The mainland’s benchmark Shanghai Composite Index closed 2.82 per cent or 84.59 points lower at 2,913.25. The fall was the biggest daily loss since February 29, when stocks dived 2.86 per cent. The CSI 300, which tracks large companies listed in Shanghai and Shenzhen, dropped 2.6 per cent or 83.57 points to 3,130.35.
The Shenzhen Composite Index lost 3.65 per cent to 1,871.61, and the Nasdaq-style ChiNext Index slipped 4.27 per cent to 2,129.19.
In Hong Kong, stocks stayed in negative territory for a fifth consecutive day. The Hang Seng Index closed 1.66 per cent lower, shedding 339.95 points to 20,109.87. The Hang Seng China Enterprises Index slid 1.8 per cent or 155.03 points to 8,471.70.
Alex Wong Kwok-ying, asset management director of Ample Capital, said the recent correction in commodity prices led to a slump in the mainland markets.
“[The commodities market] was overheated and should not have gone up that much earlier. It was not supported by fundamentals, but by hot money that chased up the rise,” Wong said. “Once speculation cooled off a little bit, now you see the pullback in commodities.”
The mining industry was one of the biggest losers of the day as the sector fell by 4 per cent.

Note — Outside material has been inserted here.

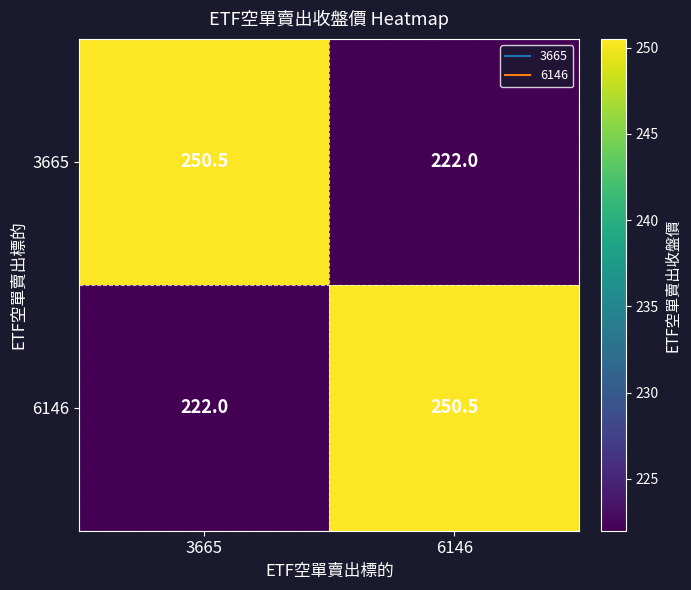

True or false: 3665 has a value of 222.0 at 6146.

True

A slide in the mainland currency also had a spillover effect on the stock market, as the yuan dropped to a six-week low, analysts said. For the week, the People’s Bank of China set the yuan reference rate lower by 0.94 per cent.
“A weak yuan has led to worries that China will continue to devalue its currency gradually to help the export sector. The strengthening of the yen against the US dollar, Hong Kong dollar and the yuan this year has also impacted confidence in the stock markets on the mainland and in Hong Kong,” said Louis Tse Ming-kwong, director of VC Brokerage.

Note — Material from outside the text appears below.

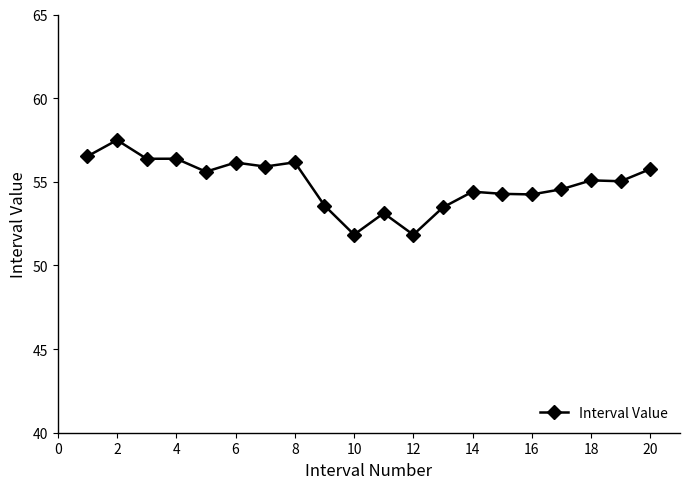

What is the difference between the second highest and second lowest values?

4.7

In Hong Kong, most major sectors including banking, insurance, manufacturing and coal mining fell between 2 per cent and 5 per cent by the close. Coal miners suffered the biggest setback with a 4.43 per cent drop.
FIH Mobile, which assembles smartphones for Xiaomi and Sony, plummeted 21 per cent to a seven-year low of HK$2.52 after the company warned its first-half profit could fall 92 per cent.
Wong said the weak market performance in the mainland led to a souring of investor sentiment in Hong Kong.
“I think the unexpected fall in the A-share market [today] led the sentiment in Hong Kong to be more bearish than before … [people] are a bit worried about the China market right now,” Wong said, adding that the weakening trend was likely to continue in Hong Kong and on the mainland next week.
“During this current decline, we have not seen any meaningful rebound at all,” he said. “That means people are continuing to sell. The bears are actually controlling the market right now. There is no good news in the market [now] which can reverse this current trend.”